**BRIEF:** Set out every line of the records that follow as a Markdown table with two columns, Row and Record line, omitting blank lines.
[begin ENTRIES]
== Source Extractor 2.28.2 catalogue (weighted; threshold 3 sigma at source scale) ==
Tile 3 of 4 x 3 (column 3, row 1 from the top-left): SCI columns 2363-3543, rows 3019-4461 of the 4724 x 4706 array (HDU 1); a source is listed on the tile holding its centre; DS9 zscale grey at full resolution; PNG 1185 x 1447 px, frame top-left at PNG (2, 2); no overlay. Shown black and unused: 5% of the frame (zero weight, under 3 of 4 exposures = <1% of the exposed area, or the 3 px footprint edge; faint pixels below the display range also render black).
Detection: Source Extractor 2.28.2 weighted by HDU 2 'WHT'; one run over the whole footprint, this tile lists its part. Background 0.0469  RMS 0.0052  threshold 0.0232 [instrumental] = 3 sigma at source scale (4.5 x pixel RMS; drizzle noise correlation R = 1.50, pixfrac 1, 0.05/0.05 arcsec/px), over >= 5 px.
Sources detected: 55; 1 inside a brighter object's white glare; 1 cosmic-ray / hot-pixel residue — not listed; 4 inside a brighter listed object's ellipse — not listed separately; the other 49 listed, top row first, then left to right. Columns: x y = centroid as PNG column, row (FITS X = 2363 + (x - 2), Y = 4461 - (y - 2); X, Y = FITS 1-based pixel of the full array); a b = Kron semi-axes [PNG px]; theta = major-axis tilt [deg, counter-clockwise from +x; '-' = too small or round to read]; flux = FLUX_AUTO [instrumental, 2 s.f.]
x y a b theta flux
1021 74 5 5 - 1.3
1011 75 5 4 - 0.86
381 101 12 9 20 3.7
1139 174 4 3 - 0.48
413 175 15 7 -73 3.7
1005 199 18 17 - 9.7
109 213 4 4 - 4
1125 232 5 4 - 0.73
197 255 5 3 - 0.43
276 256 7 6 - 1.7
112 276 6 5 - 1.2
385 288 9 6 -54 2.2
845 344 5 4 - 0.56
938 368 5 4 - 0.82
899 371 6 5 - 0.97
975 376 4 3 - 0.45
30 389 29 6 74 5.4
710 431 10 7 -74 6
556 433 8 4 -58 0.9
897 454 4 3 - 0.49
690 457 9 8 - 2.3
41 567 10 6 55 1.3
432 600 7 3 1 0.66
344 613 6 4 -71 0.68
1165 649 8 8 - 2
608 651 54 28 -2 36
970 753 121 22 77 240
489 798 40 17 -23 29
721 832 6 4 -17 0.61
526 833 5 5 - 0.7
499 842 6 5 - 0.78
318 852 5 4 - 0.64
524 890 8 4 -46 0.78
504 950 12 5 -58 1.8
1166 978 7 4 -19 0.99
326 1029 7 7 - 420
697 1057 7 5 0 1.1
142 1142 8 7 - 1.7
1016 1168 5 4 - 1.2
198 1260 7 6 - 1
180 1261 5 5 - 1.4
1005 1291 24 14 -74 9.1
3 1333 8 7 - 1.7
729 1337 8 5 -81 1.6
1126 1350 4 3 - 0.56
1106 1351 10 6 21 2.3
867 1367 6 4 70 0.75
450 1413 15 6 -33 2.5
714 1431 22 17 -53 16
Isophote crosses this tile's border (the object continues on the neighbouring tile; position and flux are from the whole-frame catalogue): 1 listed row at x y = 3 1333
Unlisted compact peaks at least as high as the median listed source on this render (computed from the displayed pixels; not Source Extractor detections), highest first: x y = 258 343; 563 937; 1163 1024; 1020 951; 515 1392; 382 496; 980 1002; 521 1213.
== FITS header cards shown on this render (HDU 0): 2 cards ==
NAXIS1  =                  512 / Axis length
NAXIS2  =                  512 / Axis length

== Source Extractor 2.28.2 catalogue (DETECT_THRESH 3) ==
[end ENTRIES]
**THE COMPLETED TASK:**
| Row | Record line |
|---|---|
| 1 | == Source Extractor 2.28.2 catalogue (weighted; threshold 3 sigma at source scale) == |
| 2 | Tile 3 of 4 x 3 (column 3, row 1 from the top-left): SCI columns 2363-3543, rows 3019-4461 of the 4724 x 4706 array (HDU 1); a source is listed on the tile holding its centre; DS9 zscale grey at full resolution; PNG 1185 x 1447 px, frame top-left at PNG (2, 2); no overlay. Shown black and unused: 5% of the frame (zero weight, under 3 of 4 exposures = <1% of the exposed area, or the 3 px footprint edge; faint pixels below the display range also render black). |
| 3 | Detection: Source Extractor 2.28.2 weighted by HDU 2 'WHT'; one run over the whole footprint, this tile lists its part. Background 0.0469  RMS 0.0052  threshold 0.0232 [instrumental] = 3 sigma at source scale (4.5 x pixel RMS; drizzle noise correlation R = 1.50, pixfrac 1, 0.05/0.05 arcsec/px), over >= 5 px. |
| 4 | Sources detected: 55; 1 inside a brighter object's white glare; 1 cosmic-ray / hot-pixel residue — not listed; 4 inside a brighter listed object's ellipse — not listed separately; the other 49 listed, top row first, then left to right. Columns: x y = centroid as PNG column, row (FITS X = 2363 + (x - 2), Y = 4461 - (y - 2); X, Y = FITS 1-based pixel of the full array); a b = Kron semi-axes [PNG px]; theta = major-axis tilt [deg, counter-clockwise from +x; '-' = too small or round to read]; flux = FLUX_AUTO [instrumental, 2 s.f.] |
| 5 | x y a b theta flux |
| 6 | 1021 74 5 5 - 1.3 |
| 7 | 1011 75 5 4 - 0.86 |
| 8 | 381 101 12 9 20 3.7 |
| 9 | 1139 174 4 3 - 0.48 |
| 10 | 413 175 15 7 -73 3.7 |
| 11 | 1005 199 18 17 - 9.7 |
| 12 | 109 213 4 4 - 4 |
| 13 | 1125 232 5 4 - 0.73 |
| 14 | 197 255 5 3 - 0.43 |
| 15 | 276 256 7 6 - 1.7 |
| 16 | 112 276 6 5 - 1.2 |
| 17 | 385 288 9 6 -54 2.2 |
| 18 | 845 344 5 4 - 0.56 |
| 19 | 938 368 5 4 - 0.82 |
| 20 | 899 371 6 5 - 0.97 |
| 21 | 975 376 4 3 - 0.45 |
| 22 | 30 389 29 6 74 5.4 |
| 23 | 710 431 10 7 -74 6 |
| 24 | 556 433 8 4 -58 0.9 |
| 25 | 897 454 4 3 - 0.49 |
| 26 | 690 457 9 8 - 2.3 |
| 27 | 41 567 10 6 55 1.3 |
| 28 | 432 600 7 3 1 0.66 |
| 29 | 344 613 6 4 -71 0.68 |
| 30 | 1165 649 8 8 - 2 |
| 31 | 608 651 54 28 -2 36 |
| 32 | 970 753 121 22 77 240 |
| 33 | 489 798 40 17 -23 29 |
| 34 | 721 832 6 4 -17 0.61 |
| 35 | 526 833 5 5 - 0.7 |
| 36 | 499 842 6 5 - 0.78 |
| 37 | 318 852 5 4 - 0.64 |
| 38 | 524 890 8 4 -46 0.78 |
| 39 | 504 950 12 5 -58 1.8 |
| 40 | 1166 978 7 4 -19 0.99 |
| 41 | 326 1029 7 7 - 420 |
| 42 | 697 1057 7 5 0 1.1 |
| 43 | 142 1142 8 7 - 1.7 |
| 44 | 1016 1168 5 4 - 1.2 |
| 45 | 198 1260 7 6 - 1 |
| 46 | 180 1261 5 5 - 1.4 |
| 47 | 1005 1291 24 14 -74 9.1 |
| 48 | 3 1333 8 7 - 1.7 |
| 49 | 729 1337 8 5 -81 1.6 |
| 50 | 1126 1350 4 3 - 0.56 |
| 51 | 1106 1351 10 6 21 2.3 |
| 52 | 867 1367 6 4 70 0.75 |
| 53 | 450 1413 15 6 -33 2.5 |
| 54 | 714 1431 22 17 -53 16 |
| 55 | Isophote crosses this tile's border (the object continues on the neighbouring tile; position and flux are from the whole-frame catalogue): 1 listed row at x y = 3 1333 |
| 56 | Unlisted compact peaks at least as high as the median listed source on this render (computed from the displayed pixels; not Source Extractor detections), highest first: x y = 258 343; 563 937; 1163 1024; 1020 951; 515 1392; 382 496; 980 1002; 521 1213. |
| 57 | == FITS header cards shown on this render (HDU 0): 2 cards == |
| 58 | NAXIS1  =                  512 / Axis length |
| 59 | NAXIS2  =                  512 / Axis length |
| 60 | == Source Extractor 2.28.2 catalogue (DETECT_THRESH 3) == |